A researcher at Rapid 7, the Boston-based firm responsible for the popular pen testing software Metasploit, and an independent security researcher discovered the bugs in Yokogawa Electric’s CENTUM CS3000 R3 product. The Windows-based software is a little dated at this point, having first been introduced in 1998 but is primarily used by infrastructure in power plants, airports and chemical plants across Europe and Asia.
Juan Vazquez, with Rapid 7 and security researcher Julian Vilas Diaz discovered the bugs. The two initially discussed their findings in a co-authored talk “Kicking SCADA Around” last weekend at the RootedCON conference in Madrid, Spain before technical details about the bugs were eventually published in a blog post on Monday.
The vulnerabilities, three in total, are essentially just a series of buffer overflows, heap based and stack based, that could open the software up to attack.
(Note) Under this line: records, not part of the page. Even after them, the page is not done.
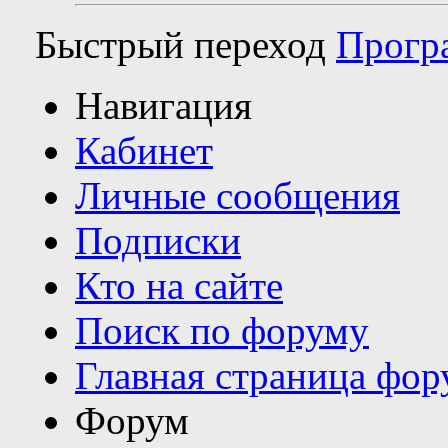
Быстрый переход
Прогр
Навигация
Кабинет
Личные сообщения
Подписки
Кто на сайте
Поиск по форуму
Главная страница фор
Форум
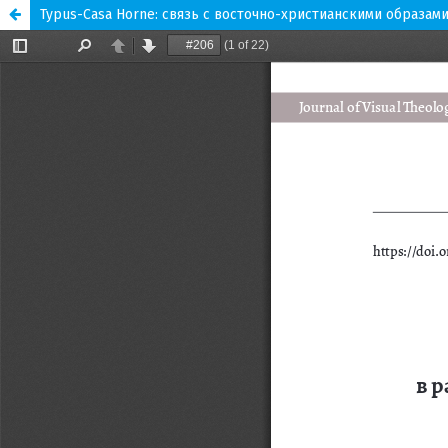
Typus-Casa Horne: связь с восточно-христианскими образам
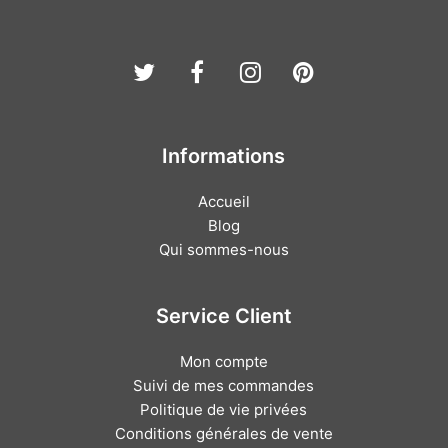
Twitter
Facebook
Instagram
Pinterest
Informations
Accueil
Blog
Qui sommes-nous
Service Client
Mon compte
Suivi de mes commandes
Politique de vie privées
Conditions générales de vente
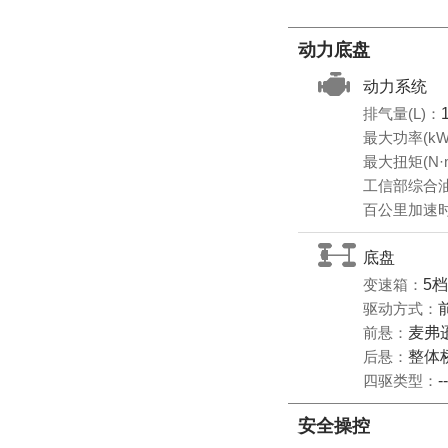
动力底盘
动力系统
排气量(L)：
最大功率(kW
最大扭矩(N·
工信部综合油耗
百公里加速时
底盘
变速箱：
5
驱动方式：
前悬：
麦弗
后悬：
整体
四驱类型：
--
安全操控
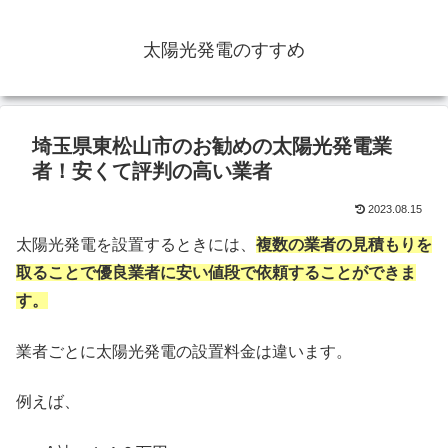
太陽光発電のすすめ
埼玉県東松山市のお勧めの太陽光発電業
者！安くて評判の高い業者
2023.08.15
太陽光発電を設置するときには、
複数の業者の見積もりを
取ることで優良業者に安い値段で依頼することができま
す。
業者ごとに太陽光発電の設置料金は違います。
例えば、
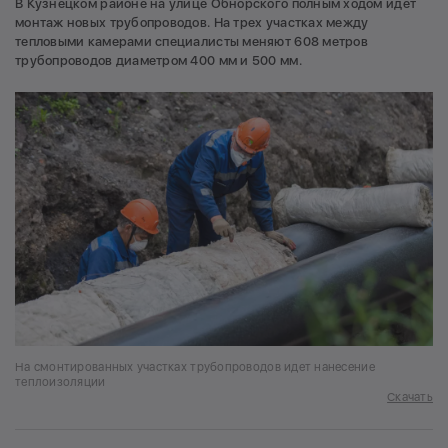
В Кузнецком районе на улице Обнорского полным ходом идет
монтаж новых трубопроводов. На трех участках между
тепловыми камерами специалисты меняют 608 метров
трубопроводов диаметром 400 мм и 500 мм.
На смонтированных участках трубопроводов идет нанесение
теплоизоляции
Скачать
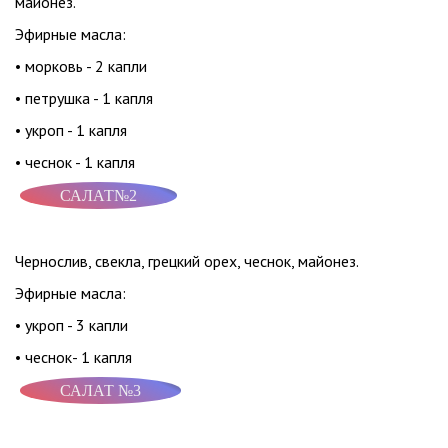
майонез.
Эфирные масла:
• морковь - 2 капли
• петрушка - 1 капля
• укроп - 1 капля
• чеснок - 1 капля
САЛАТ№2
Чернослив, свекла, грецкий орех, чеснок, майонез.
Эфирные масла:
• укроп - 3 капли
• чеснок- 1 капля
САЛАТ №3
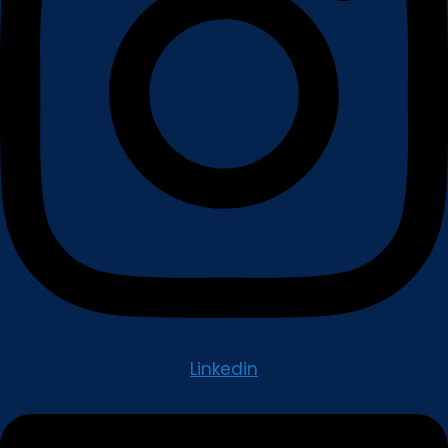
Linkedin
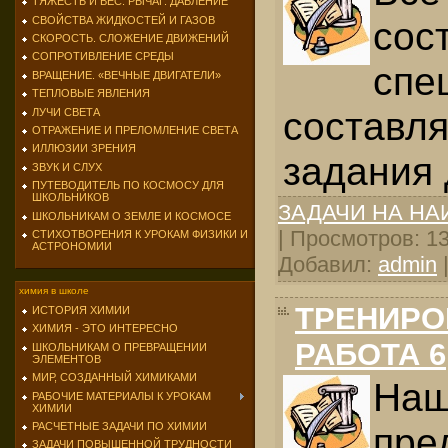
ТЯЖЕСТЬ И ВЕС. РЫЧАГ. ДАВЛЕНИЕ
СВОЙСТВА ЖИДКОСТЕЙ И ГАЗОВ
сос
СКОРОСТЬ. СЛОЖЕНИЕ ДВИЖЕНИЙ
СОПРОТИВЛЕНИЕ СРЕДЫ
спе
ВРАЩЕНИЕ. «ВЕЧНЫЕ ДВИГАТЕЛИ»
ТЕПЛОВЫЕ ЯВЛЕНИЯ
составл
ЛУЧИ СВЕТА
ОТРАЖЕНИЕ И ПРЕЛОМЛЕНИЕ СВЕТА
ИЛЛЮЗИИ ЗРЕНИЯ
задания 
ЗВУК И СЛУХ
ПУТЕВОДИТЕЛЬ ПО КОСМОСУ ДЛЯ
ШКОЛЬНИКОВ
ЗАДАЧИ НА Н
ШКОЛЬНИКАМ О ЗЕМЛЕ И КОСМОСЕ
| Просмотров: 130
СТИХОТВОРЕНИЯ К УРОКАМ ФИЗИКИ И
АСТРОНОМИИ
Добавил:
admin
химия в школе
ТРЕНИРО
ИСТОРИЯ ХИМИИ
ХИМИЯ - ЭТО ИНТЕРЕСНО
РАБОТА 6
ШКОЛЬНИКАМ О ПРЕВРАЩЕНИИ
ЭЛЕМЕНТОВ
МИР, СОЗДАННЫЙ ХИМИКАМИ
Н
РАБОЧИЕ МАТЕРИАЛЫ К УРОКАМ
ХИМИИ
РАСЧЕТНЫЕ ЗАДАЧИ ПО ХИМИИ
пре
ЗАДАЧИ ПОВЫШЕННОЙ ТРУДНОСТИ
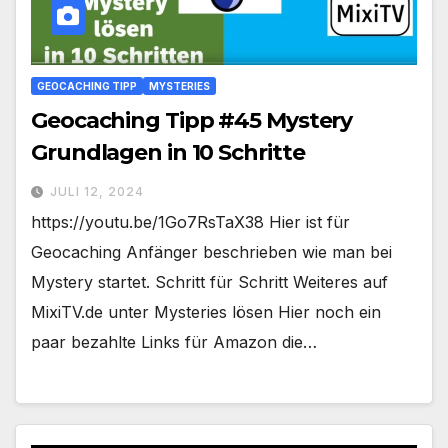
GEOCACHING TIPP
MYSTERIES
Geocaching Tipp #45 Mystery
Grundlagen in 10 Schritte
JULI 12, 2024
https://youtu.be/1Go7RsTaX38 Hier ist für
Geocaching Anfänger beschrieben wie man bei
Mystery startet. Schritt für Schritt Weiteres auf
MixiTV.de unter Mysteries lösen Hier noch ein
paar bezahlte Links für Amazon die…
All of them affect computers where CENTUM CS 3000, software that helps operate and monitor industrial control systems, is installed.
With the first one, an attacker could send a specially crafted sequence of packets to BKCLogSvr.exe and trigger a heap based buffer overflow, which in turn could cause a DoS and allow the execution of arbitrary code with system privileges.
The second would involve a similar situation, a special packet could be sent to BKHOdeq.exe and cause a stack based buffer overflow, allowing “execution of arbitrary code with the privileges of the CENTUM user.”
Lastly, another stack based buffer overflow, this involving the BKBCopyD.exe service, could allow the execution of arbitrary code, as well.
Rapid 7 first disclosed the vulnerabilities to Japanese electrical engineering firm back in December before they were acknowledged by CERT/CC. The company published an advisory on the vulnerabilities (.PDF) last Friday, a day before Vazquez and Vilas presented them, and three days before they were publicly disclosed via Rapid 7’s blog.
Yokogawa recommends those running CENTUM CS 300 update to the latest version of the software (R3.09.50) and patching it to resolve the vulnerabilities.